Per un buddista, questo è un modo disonesto e poco abile di avvicinarsi alla moralità.
Nel caso dell’aborto, spesso le persone che hanno preso una parte respingono con disinvoltura le preoccupazioni di qualsiasi altra parte. Ad esempio, in molte pubblicazioni anti-aborto le donne che hanno aborti sono ritratte come egoiste o sconsiderate, o talvolta semplicemente malvagie. I reali problemi che una gravidanza indesiderata potrebbe portare alla vita di una donna non sono onestamente riconosciuti. I moralisti a volte discutono di embrioni, gravidanza e aborto senza menzionare affatto le donne . Allo stesso tempo, coloro che favoriscono l’aborto legale a volte non riescono a riconoscere l’umanità del feto.
I frutti dell’assolutismo
Sebbene il buddismo scoraggi l’aborto, vediamo che criminalizzare l’aborto causa molta sofferenza. L’ Istituto Alan Guttmacher documenta che la criminalizzazione dell’aborto non lo ferma o addirittura lo riduce. Invece, l’aborto va sottoterra e viene eseguito in condizioni non sicure.
Nella disperazione, le donne si sottopongono a procedure non sterili. Bevono candeggina o trementina, si perforano con bastoncini e appendiabiti e saltano persino dai tetti. In tutto il mondo, procedure di aborto non sicure causano la morte di circa 67.000 donne all’anno, soprattutto nelle nazioni in cui l’aborto è illegale.

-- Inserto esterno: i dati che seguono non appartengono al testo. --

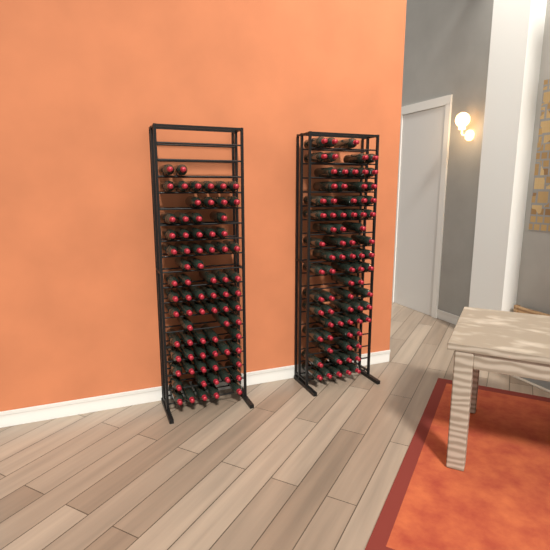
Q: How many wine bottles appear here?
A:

Quelli con “chiarezza morale” possono ignorare questa sofferenza. Un buddista non può. Nel suo libro The Mind of Clover: Essays in Zen Buddhist Ethics , Robert Aitken Roshi disse (p.17): “La posizione assoluta, quando isolata, omette completamente i dettagli umani. Le dottrine, incluso il buddismo, sono pensate per essere usate. di loro che si tolgono la vita, perché poi ci usano “.
L’approccio buddista
Un consenso quasi universale tra gli etici buddisti sul fatto che il miglior approccio alla questione dell’aborto sia educare le persone al controllo delle nascite e incoraggiarle a usare i contraccettivi. Oltre a ciò, come scrive Karma Lekshe Tsomo,
“Alla fine, la maggior parte dei buddisti riconosce l’incongruenza che esiste tra la teoria etica e la pratica reale e, sebbene non perdonino la presa della vita, sostengono la comprensione e la compassione verso tutti gli esseri viventi, una gentilezza amorevole che non giudica e rispetta il diritto e la libertà degli esseri umani di fare le proprie scelte “.